In Beaumont’s words at http://www.susanbeaumont.com/embracing-liminal-space/, we read: ‘Feelings of anxiety, skepticism or low morale are likely to surface. Attendance wanes and giving lags. The neutral/liminal zone is generally a time of confusion, quietness, vulnerability, and feeling exposed.’ Rev. Beaumont coached us back in 2017 on leaning into the reality of those uncomfortable feelings. She basically told us: Don’t try to deny the discomfort, but do provide a safe place in which to breathe through the awkward times. Use prayer and the presence of the Holy Spirit in our congregations to assure people that God continues to be present with us. Proclaim the power of Jesus, who says, ‘Be not afraid,’ to his disciples even when the boat is being swallowed up in the dark wind of a storm.

Beaumont writes on her website: During liminal seasons it is important to revisit and shape the important vocational questions of the congregation: Who are we? Who are we here to serve? What is God calling us to do or become? What are our most important priorities and how might our priorities be shifting in this season?

How interesting. Look at the workshop information on page 3 of this Tower…Church Unique…explore what God sees in us…spirt-filled discussions and demographic information. Trinity already has a plan to revisit and remember and re-define who and how we are as God’s people here on the corner of Carpenter Ave. and E St. in Iron Mountain. How wonderful that Naomi Garcίa was already scheduled to come and be with us at Trinity…prior to any of those decisions that were made at the worldwide level in February 2019.

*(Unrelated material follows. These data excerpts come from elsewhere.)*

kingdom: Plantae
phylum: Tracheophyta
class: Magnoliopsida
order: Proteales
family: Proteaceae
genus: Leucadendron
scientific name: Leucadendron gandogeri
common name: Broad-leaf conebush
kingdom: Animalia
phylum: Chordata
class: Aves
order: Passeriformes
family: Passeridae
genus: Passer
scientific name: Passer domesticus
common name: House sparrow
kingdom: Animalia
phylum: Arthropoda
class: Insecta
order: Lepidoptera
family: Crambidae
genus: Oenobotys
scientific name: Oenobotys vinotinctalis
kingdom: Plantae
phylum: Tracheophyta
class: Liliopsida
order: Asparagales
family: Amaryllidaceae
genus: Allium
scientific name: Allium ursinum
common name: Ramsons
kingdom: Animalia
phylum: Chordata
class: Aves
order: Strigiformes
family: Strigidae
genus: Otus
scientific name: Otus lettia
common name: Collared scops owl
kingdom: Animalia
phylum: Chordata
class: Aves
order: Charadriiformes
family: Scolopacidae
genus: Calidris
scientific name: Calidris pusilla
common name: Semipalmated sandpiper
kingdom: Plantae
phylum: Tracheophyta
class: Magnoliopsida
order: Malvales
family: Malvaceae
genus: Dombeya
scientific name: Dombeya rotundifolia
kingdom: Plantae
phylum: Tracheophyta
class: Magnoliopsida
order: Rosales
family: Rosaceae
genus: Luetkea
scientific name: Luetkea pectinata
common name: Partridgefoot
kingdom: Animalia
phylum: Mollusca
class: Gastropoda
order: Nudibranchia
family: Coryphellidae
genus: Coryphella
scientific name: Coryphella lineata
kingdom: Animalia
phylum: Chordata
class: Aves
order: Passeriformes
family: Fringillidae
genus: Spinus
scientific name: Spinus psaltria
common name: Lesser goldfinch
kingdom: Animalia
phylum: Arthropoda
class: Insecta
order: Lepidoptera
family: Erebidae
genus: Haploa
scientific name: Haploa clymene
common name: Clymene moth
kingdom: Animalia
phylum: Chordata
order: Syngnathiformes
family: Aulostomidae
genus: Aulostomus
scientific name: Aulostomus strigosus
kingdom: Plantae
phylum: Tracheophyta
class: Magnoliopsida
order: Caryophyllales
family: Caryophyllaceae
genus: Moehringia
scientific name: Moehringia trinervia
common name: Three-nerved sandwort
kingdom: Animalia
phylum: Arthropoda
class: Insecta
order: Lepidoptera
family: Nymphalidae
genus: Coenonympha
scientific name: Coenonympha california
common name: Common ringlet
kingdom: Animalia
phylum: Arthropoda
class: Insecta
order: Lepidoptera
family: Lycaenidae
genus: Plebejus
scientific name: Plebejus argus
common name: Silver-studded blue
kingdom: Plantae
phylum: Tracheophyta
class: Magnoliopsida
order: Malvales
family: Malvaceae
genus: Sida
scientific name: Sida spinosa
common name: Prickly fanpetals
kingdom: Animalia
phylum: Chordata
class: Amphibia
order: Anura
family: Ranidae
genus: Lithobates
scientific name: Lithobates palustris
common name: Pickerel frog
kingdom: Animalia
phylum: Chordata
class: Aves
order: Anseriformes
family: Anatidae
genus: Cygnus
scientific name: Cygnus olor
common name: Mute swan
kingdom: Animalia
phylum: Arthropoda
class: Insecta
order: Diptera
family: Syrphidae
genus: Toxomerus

I don’t imagine that the Conference necessarily had a crystal ball in 2017 to know that two years later, 2019 would thrust our worldwide denomination into a liminal season, as we all try to grasp the events of General Conference in February. (See the April Tower, pages 1-2, for more details.) We are actually dealing with ‘liminality within liminality’ as we wait this week for a ruling from the Judicial Council. They meet April 23 – 26 in Evanston, Illinois to debate and decide on certain aspects of the Plan that was approved at the February General Conference in St. Louis. We are in an in-between zone as we wait to see what they say and then…seek to discern next steps for the Denomination, the Bishops, the Conferences, and the local churches. It could be big. It could be nominal. We just don’t know.

But what we do know is that God is with us. There are many, many ways for us to be faithful to God’s work—with each other and in the world—while we wait to hear how the people on the Judicial Council address the people’s work through The United Methodist Church. We, at Trinity, will be doing that liminal season work together at the workshops on April 27, May 11, and June 16. You can come too…and be part of moving through the end of one season in our life as a church and moving forward into the future.

No one can say exactly what that’s all going to look like, but that’s OK. We have each other for support. We have the power of God for strength. We have the love of Jesus Christ to guide us and guard us…that’s what Jesus does. And surely, the presence of the Holy Spirit is here among us. Always. Praise be to God.